Status:
Inactive
Updated:
March 29, 2022

Bryan Independent School District

Filing date
2013-02-20
Case type
Direct Representation
Location
Texas

Bryan Independent School District's use of school resource officers to issue criminal sanctions for a range of minor student misbehavior unlawfully impacts African-American students, who are "cited" at a rate four times that of other students, according to a complaint filed by attorneys with Texas Appleseed, NAACP Legal Defense Fund and the National Center for Youth Law.

This federal civil rights complaint was filed with the U.S. Department of Education, Office for Civil Rights (OCR), on behalf of African-American students in Bryan Independent School District in Bryan, Texas, who are disproportionately harmed by the district’s policy of issuing Class C misdemeanor tickets for “Disruption of Class” and “Disorderly Conduct-Language” (profanity) as a response to relatively minor misbehavior. Before the advent of campus policing, such behavior was typically handled through school-based interventions—but now children as young as 12 years old are labeled as criminals, simply for engaging in normal teenage and pre-adolescent behavior.
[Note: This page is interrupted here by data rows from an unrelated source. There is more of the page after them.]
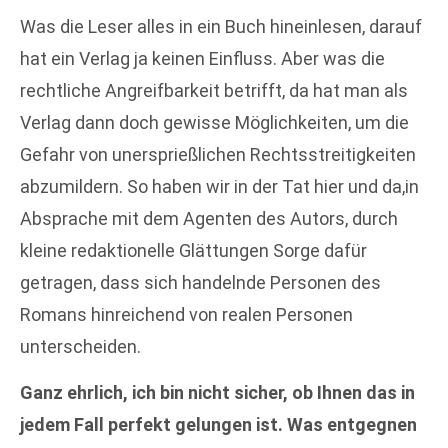
Was die Leser alles in ein Buch hineinlesen, darauf
hat ein Verlag ja keinen Einfluss. Aber was die
rechtliche Angreifbarkeit betrifft, da hat man als
Verlag dann doch gewisse Möglichkeiten, um die
Gefahr von unersprießlichen Rechtsstreitigkeiten
abzumildern. So haben wir in der Tat hier und da,in
Absprache mit dem Agenten des Autors, durch
kleine redaktionelle Glättungen Sorge dafür
getragen, dass sich handelnde Personen des
Romans hinreichend von realen Personen
unterscheiden.
Ganz ehrlich, ich bin nicht sicher, ob Ihnen das in
jedem Fall perfekt gelungen ist. Was entgegnen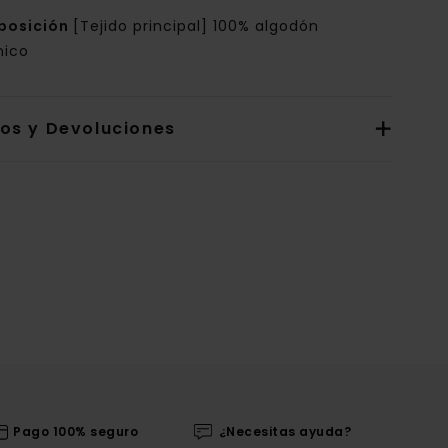
posición
[Tejido principal] 100% algodón
nico
íos y Devoluciones
Pago 100% seguro
¿Necesitas ayuda?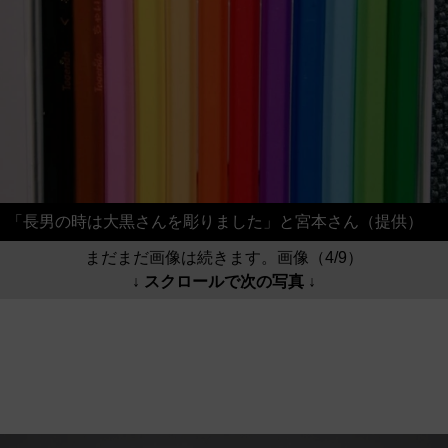
「長男の時は大黒さんを彫りました」と宮本さん（提供）
まだまだ画像は続きます。画像（4/9）
↓ スクロールで次の写真 ↓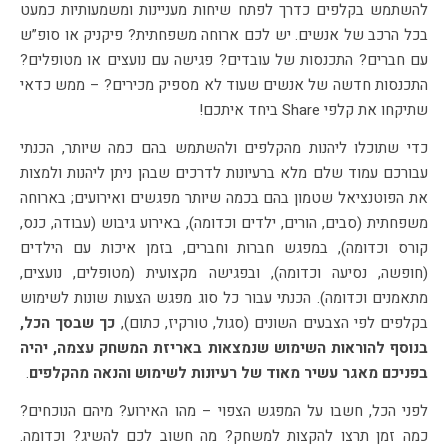
להשתמש בקלפים כדרך לפתח שיחות מעניינות ומשמעותיות כמעט
בכל הרכב של אנשים. יש לכם ארוחה משפחתית? פיקניק או סופ”ש
עם חברים? התכנסות של עובדים? פגישה עם נועצים או מטופלים?
התכנסות חדשה של אנשים שעוד לא מספיק מכירים? – ממש כדאי
שתיקחו את קלפי Share ביחד איתכם!
כדי שתוכלו ליהנות מהקלפים ולהשתמש בהם כמה שיותר, הכנתי
עבורכם עמוד שלם מלא ברעיונות לדרכים שבהן ניתן ליהנות ולמצות
את הפוטנציאל שטמון בהם בכמה שיותר מפגשים ואירועים; בארוחה
משפחתית (סבים, הורים, ילדים וכדומה), באירוע גיבוש (עבודה, כנס,
קורס וכדומה), במפגש חברות וחברים, בזמן איכות עם הילדים
(חופשה, נסיעה וכדומה), ובפגישה מקצועית (מטופלים, נועצים,
מתאמנים וכדומה). הכנתי עבור כל סוג מפגש הצעות שונות לשימוש
בקלפים לפי הצבעים השונים (סגול, טורקיז, כתום),
כך שבסך הכל,
בנוסף להוראות השימוש שנמצאות באריזת המשחק עצמה, יהיה
בפניכם מאגר עשיר מאוד של רעיונות לשימוש והנאה מהקלפים
.
לפני הכל, חשבו על המפגש הצפוי – מהו האירוע? מיהם הנוכחים?
כמה זמן תרצו להקצות למשחק? מה חשוב לכם להשיג? וכדומה.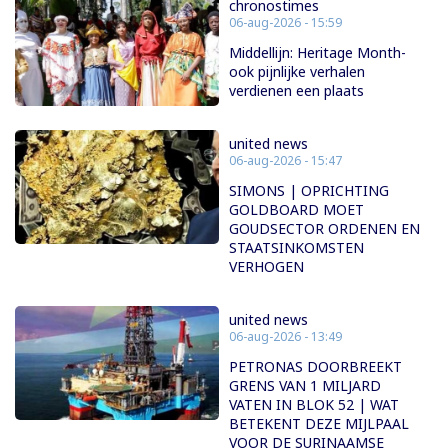
chronostimes
06-aug-2026 - 15:59
Middellijn: Heritage Month-
ook pijnlijke verhalen
verdienen een plaats
united news
06-aug-2026 - 15:47
SIMONS | OPRICHTING
GOLDBOARD MOET
GOUDSECTOR ORDENEN EN
STAATSINKOMSTEN
VERHOGEN
united news
06-aug-2026 - 13:49
PETRONAS DOORBREEKT
GRENS VAN 1 MILJARD
VATEN IN BLOK 52 | WAT
BETEKENT DEZE MIJLPAAL
VOOR DE SURINAAMSE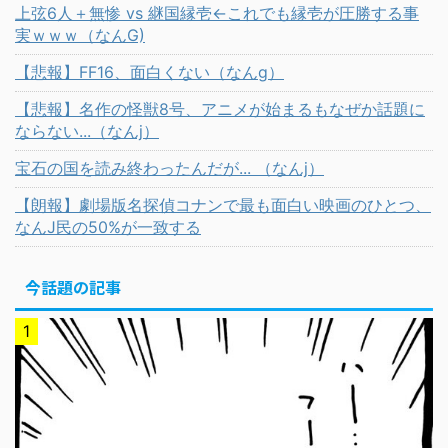
上弦6人＋無惨 vs 継国縁壱←これでも縁壱が圧勝する事
実ｗｗｗ（なんG)
【悲報】FF16、面白くない（なんg）
【悲報】名作の怪獣8号、アニメが始まるもなぜか話題に
ならない...（なんj）
宝石の国を読み終わったんだが... （なんj）
【朗報】劇場版名探偵コナンで最も面白い映画のひとつ、
なんJ民の50%が一致する
今話題の記事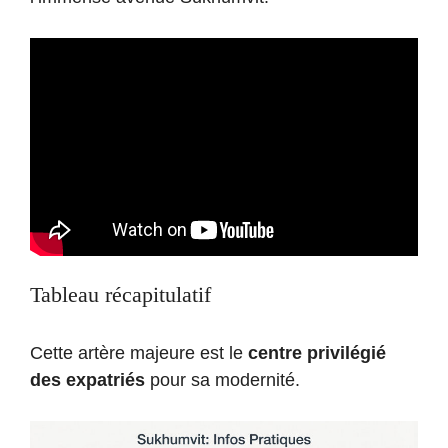
Tableau récapitulatif
Cette artère majeure est le
centre privilégié
des expatriés
pour sa modernité.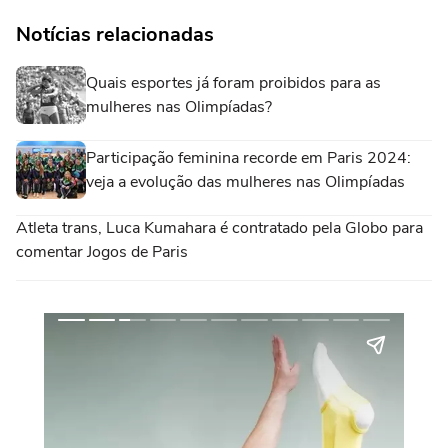
Notícias relacionadas
Quais esportes já foram proibidos para as
mulheres nas Olimpíadas?
Participação feminina recorde em Paris 2024:
veja a evolução das mulheres nas Olimpíadas
Atleta trans, Luca Kumahara é contratado pela Globo para
comentar Jogos de Paris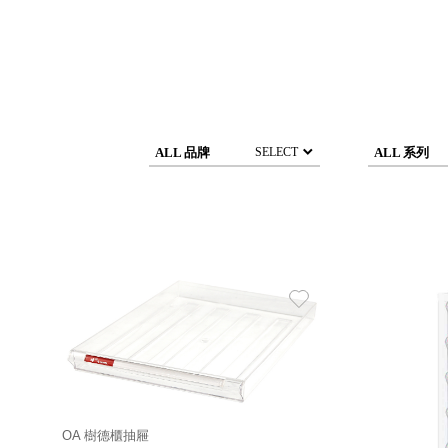
DCGH 防潮箱
台
DT 靜謐極致的桌上收納
台
SFC密碼鎖櫃
泰
UC桌邊收納櫃
升降桌系列
台
SB鈕扣格盒
ALL 品牌
ALL 系列
SELECT
DU-2S雙開拉門櫃層架
Storage 世界收納
法國 Stacksto
丹麥 Roommate
日本 Yamato japan
日本 LIBERALISTA
OA 樹德櫃抽屜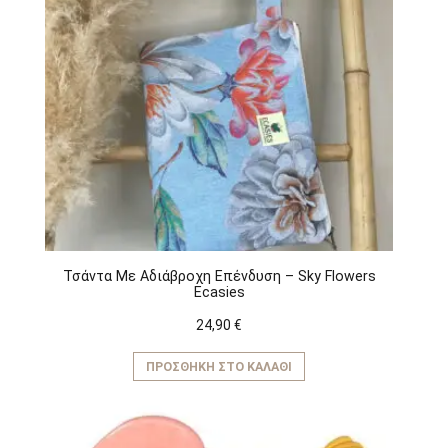
Τσάντα Με Αδιάβροχη Επένδυση – Sky Flowers
Ecasies
24,90
€
ΠΡΟΣΘΉΚΗ ΣΤΟ ΚΑΛΆΘΙ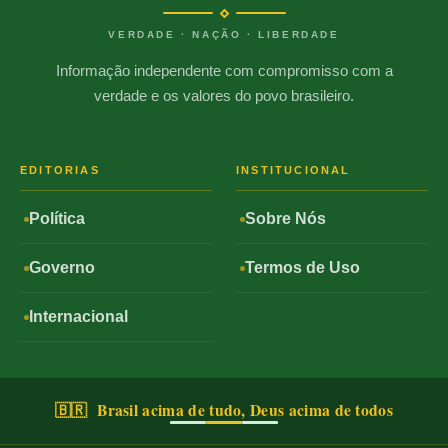
VERDADE · NAÇÃO · LIBERDADE
Informação independente com compromisso com a
verdade e os valores do povo brasileiro.
EDITORIAS
INSTITUCIONAL
Política
Sobre Nós
Governo
Termos de Uso
Internacional
🇧🇷 Brasil acima de tudo, Deus acima de todos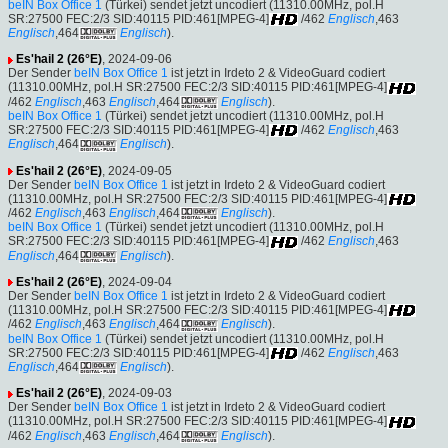
beIN Box Office 1
(Türkei) sendet jetzt uncodiert (11310.00MHz, pol.H
SR:27500 FEC:2/3 SID:40115 PID:461[MPEG-4]
/462
Englisch
,463
Englisch
,464
Englisch
).
Es'hail 2 (26°E)
, 2024-09-06
Der Sender
beIN Box Office 1
ist jetzt in Irdeto 2 & VideoGuard codiert
(11310.00MHz, pol.H SR:27500 FEC:2/3 SID:40115 PID:461[MPEG-4]
/462
Englisch
,463
Englisch
,464
Englisch
).
beIN Box Office 1
(Türkei) sendet jetzt uncodiert (11310.00MHz, pol.H
SR:27500 FEC:2/3 SID:40115 PID:461[MPEG-4]
/462
Englisch
,463
Englisch
,464
Englisch
).
Es'hail 2 (26°E)
, 2024-09-05
Der Sender
beIN Box Office 1
ist jetzt in Irdeto 2 & VideoGuard codiert
(11310.00MHz, pol.H SR:27500 FEC:2/3 SID:40115 PID:461[MPEG-4]
/462
Englisch
,463
Englisch
,464
Englisch
).
beIN Box Office 1
(Türkei) sendet jetzt uncodiert (11310.00MHz, pol.H
SR:27500 FEC:2/3 SID:40115 PID:461[MPEG-4]
/462
Englisch
,463
Englisch
,464
Englisch
).
Es'hail 2 (26°E)
, 2024-09-04
Der Sender
beIN Box Office 1
ist jetzt in Irdeto 2 & VideoGuard codiert
(11310.00MHz, pol.H SR:27500 FEC:2/3 SID:40115 PID:461[MPEG-4]
/462
Englisch
,463
Englisch
,464
Englisch
).
beIN Box Office 1
(Türkei) sendet jetzt uncodiert (11310.00MHz, pol.H
SR:27500 FEC:2/3 SID:40115 PID:461[MPEG-4]
/462
Englisch
,463
Englisch
,464
Englisch
).
Es'hail 2 (26°E)
, 2024-09-03
Der Sender
beIN Box Office 1
ist jetzt in Irdeto 2 & VideoGuard codiert
(11310.00MHz, pol.H SR:27500 FEC:2/3 SID:40115 PID:461[MPEG-4]
/462
Englisch
,463
Englisch
,464
Englisch
).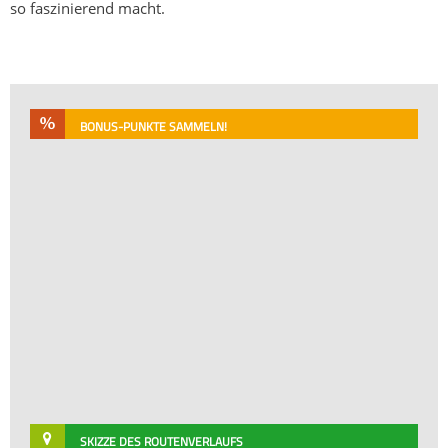
so faszinierend macht.
BONUS-PUNKTE SAMMELN!
SKIZZE DES ROUTENVERLAUFS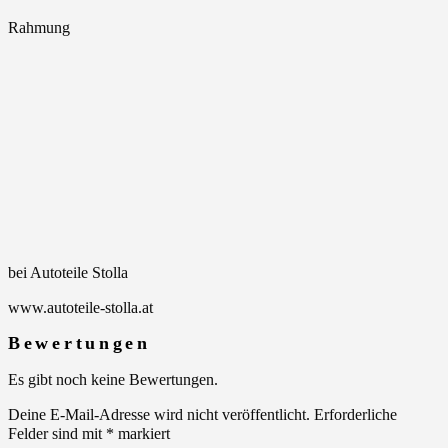
Rahmung
bei Autoteile Stolla
www.autoteile-stolla.at
Bewertungen
Es gibt noch keine Bewertungen.
Deine E-Mail-Adresse wird nicht veröffentlicht.
Erforderliche
Felder sind mit
*
markiert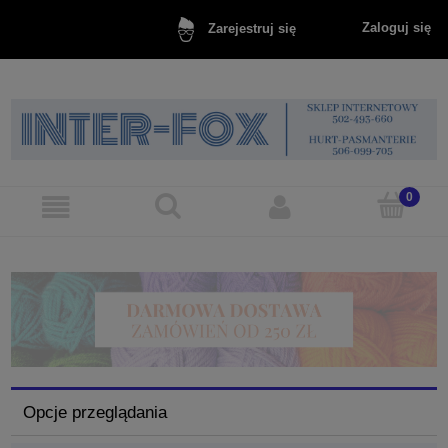
Zaloguj się
Zarejestruj się
Opcje przeglądania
Bryan ISD’s policy results in stark racial disparities. While African-American students comprise less than 25% of the students in Bryan public schools, they received more than half of all Class C tickets issued over the last three school years. African-American students are four times more likely to receive a ticket for “Disruption of Class” or “Disorderly Conduct-Language” (profanity) compared to other students.